**Provided data:**

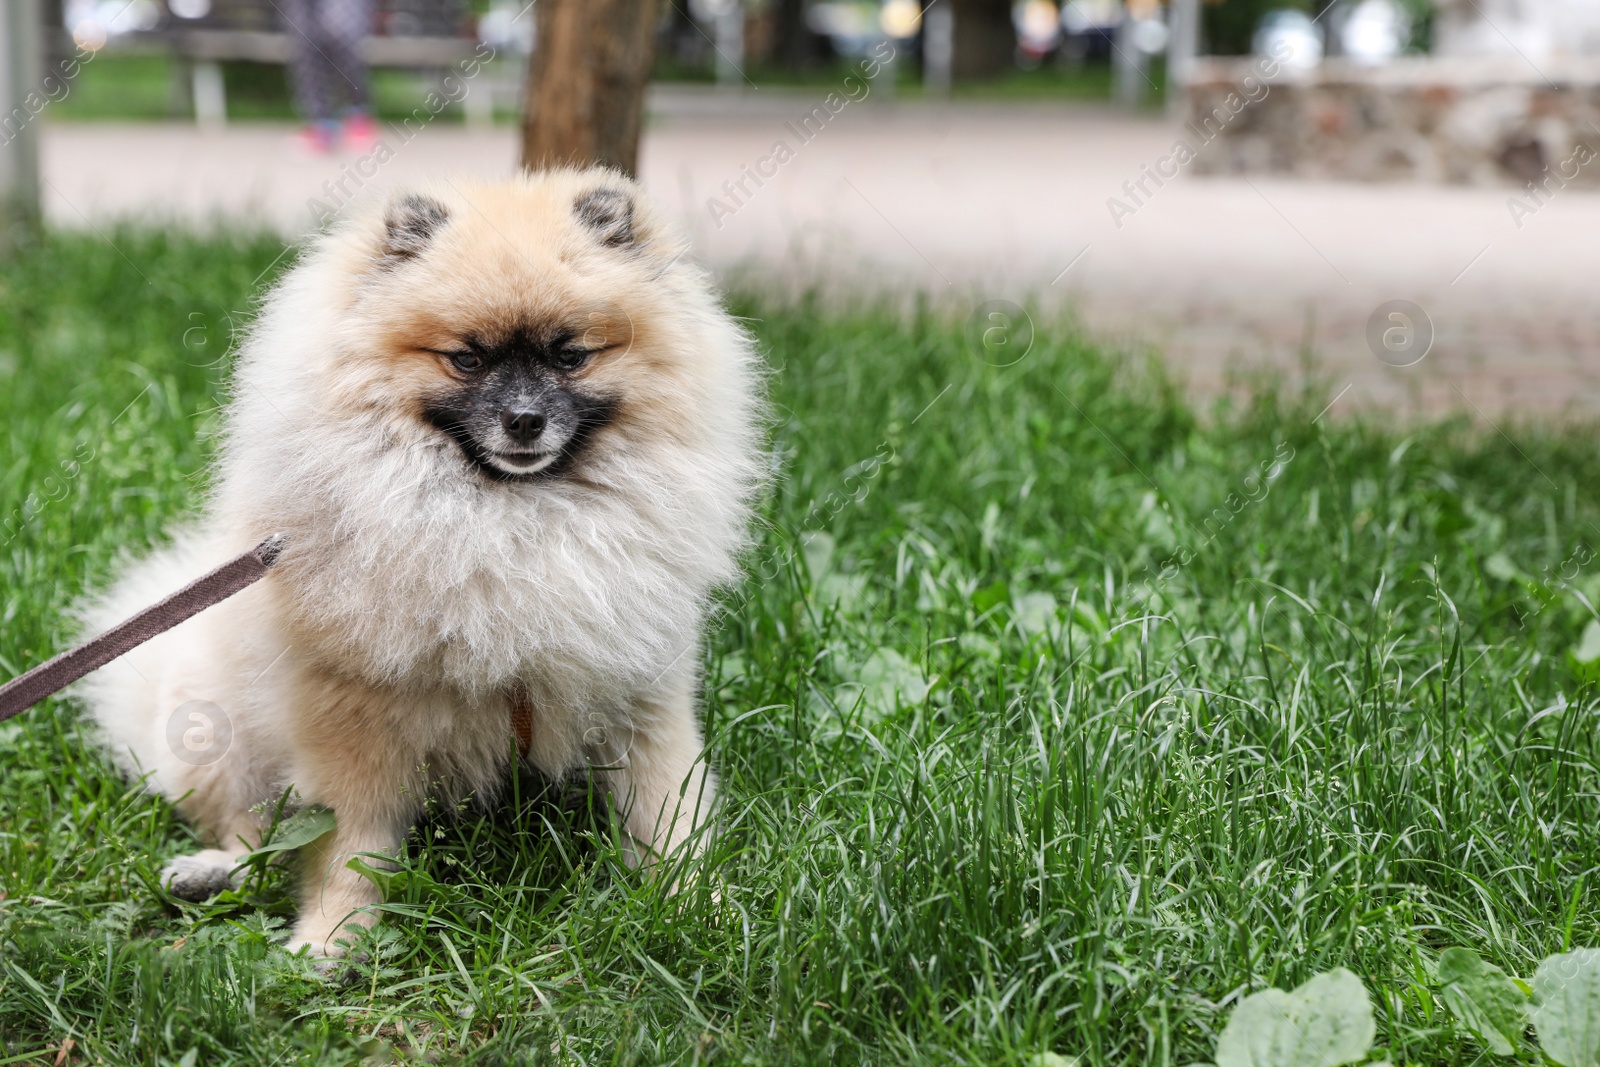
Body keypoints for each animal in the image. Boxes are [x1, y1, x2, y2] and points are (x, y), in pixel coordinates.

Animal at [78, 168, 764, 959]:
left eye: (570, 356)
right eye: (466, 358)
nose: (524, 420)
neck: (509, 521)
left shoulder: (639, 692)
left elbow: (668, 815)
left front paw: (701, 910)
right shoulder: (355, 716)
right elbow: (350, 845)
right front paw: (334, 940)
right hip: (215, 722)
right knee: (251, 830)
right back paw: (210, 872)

**Work to be completed:**
Please retype the data exactly, but do not carry over any picture.

**Final answer:**
Body keypoints for each animal in the image. Boxes are [x1, y1, x2, y2] and points are (x, y), in pixel coordinates.

Animal at [78, 168, 764, 959]:
left eye: (570, 356)
right eye: (466, 358)
nose: (524, 420)
neck: (509, 521)
left shoulder: (639, 692)
left elbow: (668, 815)
left front paw: (701, 910)
right shoulder: (355, 716)
right elbow: (350, 845)
right front paw: (334, 940)
right hip: (215, 722)
right knee: (251, 830)
right back paw: (210, 872)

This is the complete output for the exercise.